Authenticity is a concept of personality in the fields of psychology, existential psychotherapy, existentialist philosophy, and aesthetics. In existentialism, authenticity is the degree to which a person's actions are congruent with their values and desires, despite external pressures to social conformity. The conscious Self comes to terms with the condition of Geworfenheit, of having been thrown into an absurd world (without values and without meaning) not of their own making, thereby encountering external forces and influences different from and other than the Self.[2] In human relations, a person’s lack of authenticity is considered bad faith in dealing with other people and with one's self; thus, authenticity is in the instruction of the Oracle of Delphi: “Know thyself.”[3][4]
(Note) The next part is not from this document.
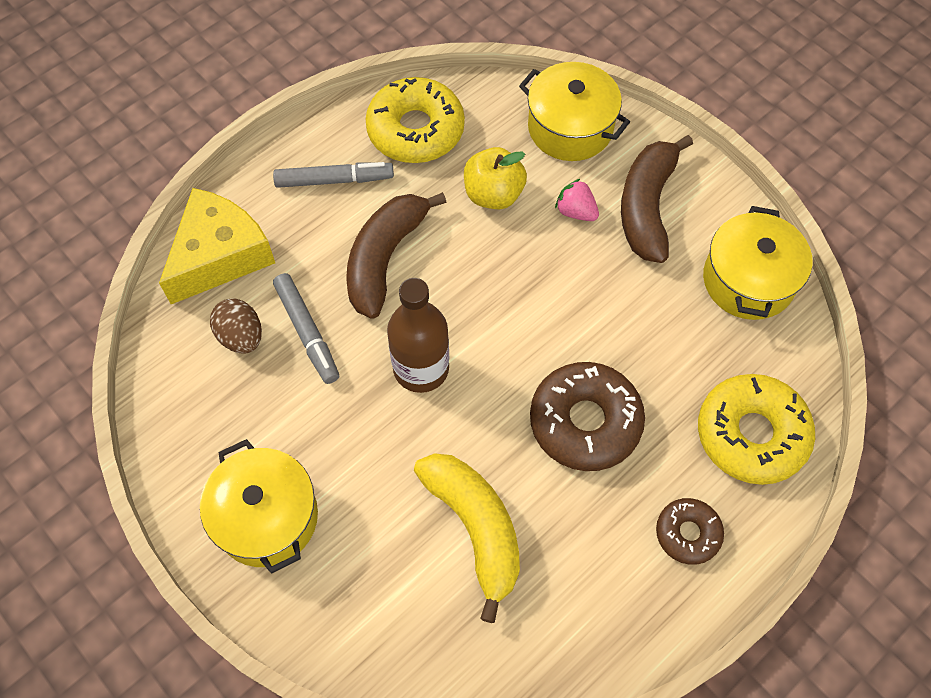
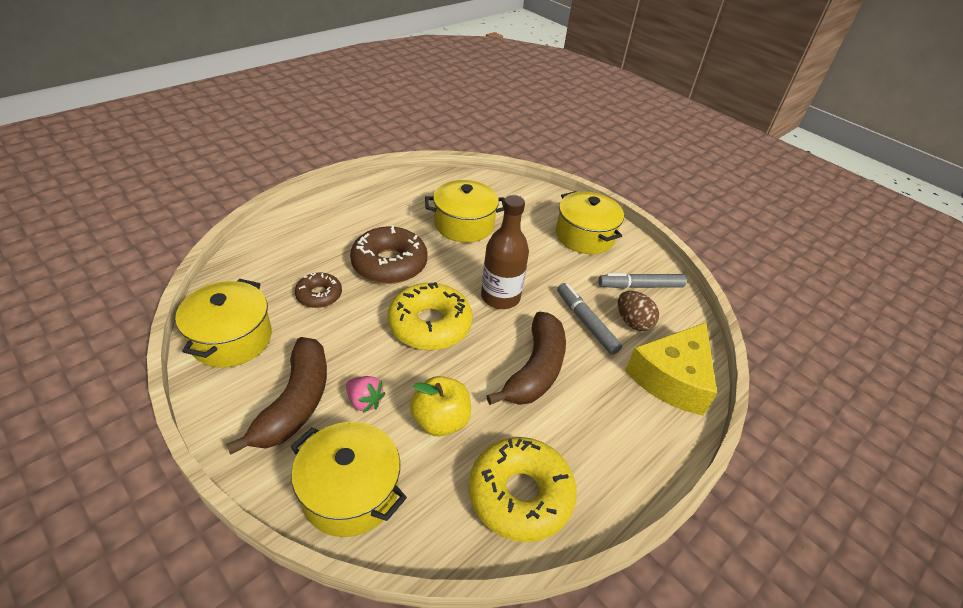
camera: 175 degrees right, 20 degrees down
grey marker [273,162,394,188] -> grey marker moved to [598,273,687,289]
yellow banana [414,453,520,623] -> yellow pot [425,180,505,243]
brown donut [656,498,724,565] -> brown donut moved to [295,272,342,308]
yellow donut [698,374,815,485] -> yellow donut moved to [388,282,473,350]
Concerning authenticity in art, the philosophers Jean Paul Sartre and Theodor Adorno held opposing views and opinions about jazz, a genre of American music; Sartre said that jazz is authentic and Adorno said that jazz is inauthentic. Many musical subcultures require artistic authenticity, lest the community consider an artist to be a poseur for lacking authenticity (creative, musical, personal);[5] artistic authenticity is integral to many genres of music, including but not limited to genres of rock (such as punk rock and heavy metal), club music (such as house and techno), and hip-hop.[6]


In the 18th century, Romantic philosophers recommended intuition, emotion, and a connection to Nature as the necessary counterbalances to the intellectualism of the Age of Enlightenment.[7] In the 20th century, Anglo–American preoccupations with authenticity centre upon the writings of existentialist philosophers whose native tongue is not English; therefore, the faithful, true, and accurate translation of the term existentialism was much debated, to which end the philosopher Walter Kaufmann assembled the canon of existentialist philosophers, which includes the Dane Søren Kierkegaard (1813–1855), the German Martin Heidegger (1889–1976), and the Frenchman Jean-Paul Sartre (1905–1980), for whom the conscious Self comes to terms with existence (being and living) in an absurd, materialist world featuring external forces, e.g. Geworfenheit (Thrown-ness), and intellectual influences different from and other than the Self. Therefore, personal authenticity is in how a person acts and changes in response to the influences of the external world upon the Self. Among artists, authenticity in art describes a work of art that is faithful to the values of the artist.[8] In the field of psychology, authenticity identifies a person living life in accordance with their true Self, personal values, rather than according to the external demands of society, such as social conventions, kinship, and duty.[9][10][11]

Existential perspectives

Jean-Paul Sartre

Intelligible descriptions of the abstract concepts that constitute authenticity usually indicate the descriptive limits of language; thus, to describe the negative space surrounding the condition of being inauthentic, examples of inauthentic living illustrate the condition of being an authentic person.[12] To that descriptive end, the novels of Jean-Paul Sartre are in language that makes authenticity conceptually intelligible through the stories of anti-heroic characters, people who base their actions upon external, psychological pressures — such as the social pressure to appear to be a certain kind of person; the pressure to adopt a given way of life; and the pressure to prostitute personal integrity (moral values and aesthetic standards) in exchange for the comfort (physical, mental, and moral) of social conformity. The novelist Sartre explains existential philosophy through the stories of men and women who do not understand their own reasoning for acting as they do, people who ignore crucial facts about their own lives, in order to avoid unpleasant facts about being an inauthentic person with an identity defined from outside the self.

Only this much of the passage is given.